Re 1) This fixes the selection and cursor position issue while mouse is used.
It's important to keep consistency and integrity of a string,
so I think it is a better practise to split a document by a codepoint but a single char.
The positioning should follow the codepoint also but an meaningless offset in Unicode,
which might be really confused as you said.

Re 2) getPositionBelow() has a similar logic already. It was fixed by #70254.
I don't know why issue #70254 left getPositionAbove() unfixed.
I tested and found that getPositionBelow() behaves as what I supposed,
then I decided to fixed getPositionAbove() with the similar logic.

Comment 26 Quality Engineering 2009-09-13 21:05:07 UTC

Integrated into 'main-golden', will be available in build *200909131354* on http://bits.netbeans.org/dev/nightly/ (upload may still be in progress)
Changeset: http://hg.netbeans.org/main-golden/rev/a6bbed8c0441
User: Miloslav Metelka <mmetelka@netbeans.org>
Log: #164820 - Cannot display or paste supplementary characters.

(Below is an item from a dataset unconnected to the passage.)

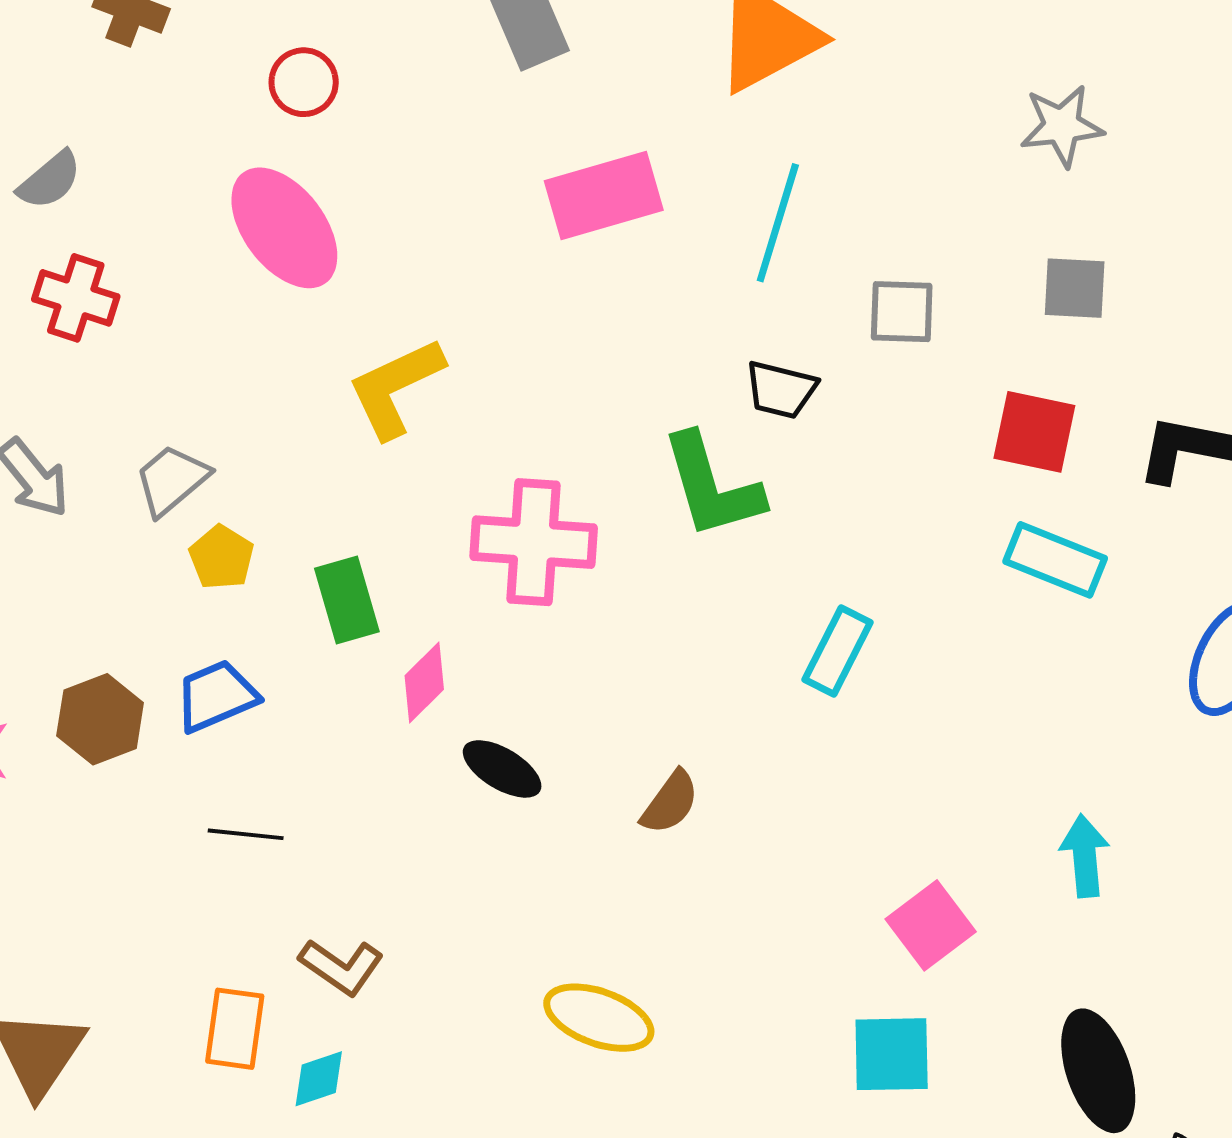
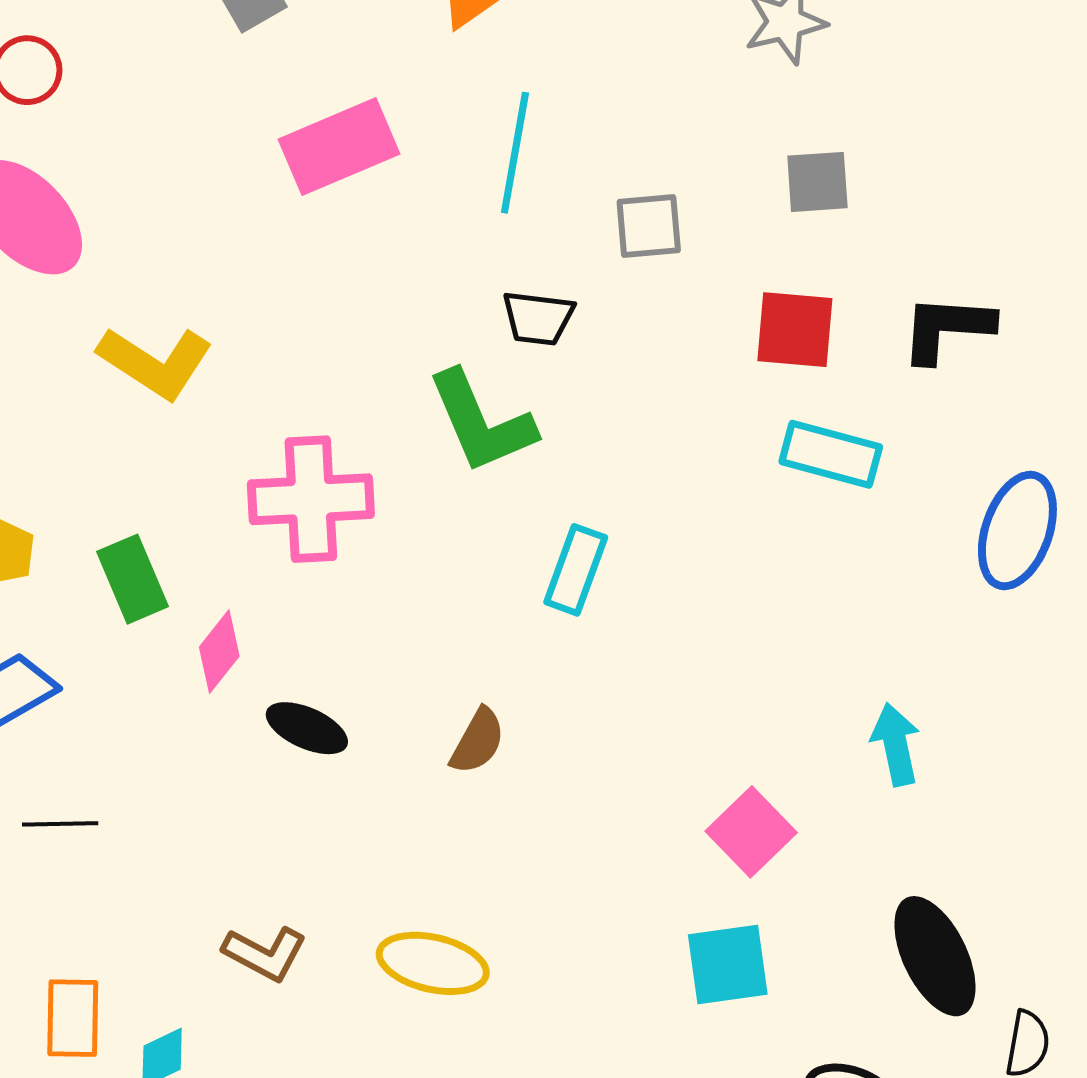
yellow L-shape: (395, 388) -> (155, 362), turned -115
cyan rectangle: (837, 651) -> (576, 570), moved
brown L-shape: (341, 967) -> (265, 953), moved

Comment 27 johnsonlau 2010-09-02 03:56:19 UTC

Created attachment 101816 [details]
JDK bug #6877495 patch

A patch for JDK bug #6877495.
http://bugs.sun.com/bugdatabase/view_bug.do?bug_id=6877495

Verified on Ubuntu 10.04 + OpenJDK 6b20.
Supplementary characters can be pasted from a native GTK application (like gedit) to Java application and vice versa after patched.